833 points by mrdosija 14 hours ago


https://www.aikido.dev/blog/shai-hulud-strikes-again-hitting-zapier-ensdomains

twistedpair - 7 hours ago

ProTip: use PNPM, not NPM. PNPM 10.x shutdown a lot of these attack vectors.

1. Does not default to running post-install scripts (must manually approve each)

2. Let's you set a min age for new releases before `pnpm install` will pull them in - e.g. 4 days - so publishers have time to cleanup.

NPM is too insecure for production CLI usage.

And of course make a very limited scope publisher key, bind it to specific packages (e.g. workflow A can only publish pkg A), and IP bound it to your self hosted CI/CD runners. No one should have publish keys on their local, and even if they got the publish keys, they couldn't publish from local. (Granted, GHA fans can use OIDC Trusted Publishers as well, but tokens done well are just as secure)

darkamaul - 13 hours ago

The "use cooldown" [0] blog post looks particularly relevant today.

I'd argue automated dependency updates pose a greater risk than one-day exploits, though I don't have data to back that up.

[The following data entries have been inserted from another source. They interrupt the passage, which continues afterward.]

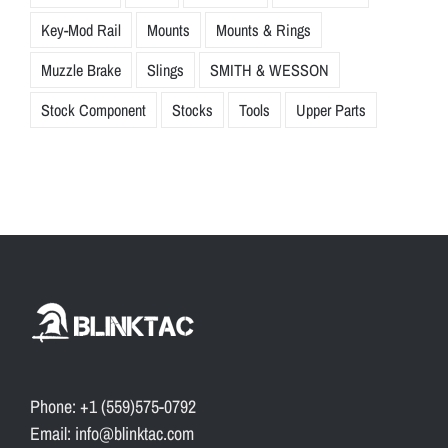
Key-Mod Rail
Mounts
Mounts & Rings
Muzzle Brake
Slings
SMITH & WESSON
Stock Component
Stocks
Tools
Upper Parts
Phone: +1 (559)575-0792
Email: info@blinktac.com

That's harder to undo a compromised package already in thousands of lock files, than to manually patch a already exploited vulnerability in your dependencies.

[0] https://blog.yossarian.net/2025/11/21/We-should-all-be-using...

timgl - 13 hours ago

co-founder of PostHog here. We were a victim of this attack. We had a bunch of packages published a couple of hours ago. The main packages/versions affected were:

- posthog-node 4.18.1, 5.13.3 and 5.11.3

- posthog-js 1.297.3

- posthog-react-native 4.11.1

- posthog-docusaurus 2.0.6

We've rotated keys and passwords, unpublished all affected packages and have pushed new versions, so make sure you're on the latest version of our SDKs.

We're still figuring out how this key got compromised, and we'll follow up with a post-mortem. We'll update status.posthog.com with more updates as well.

vintagedave - 13 hours ago

Serious question: should someone develop new technologies using Node any more?

A short time ago, I started a frontend in Astro for a SaaS startup I'm building with a friend. Astro is beautiful. But it's build on Node. And every time I update the versions of my dependencies I feel terrified I am bringing something into my server I don't know about.

I just keep reading more and more stories about dangerous npm packages, and get this sense that npm has absolutely no safety at all.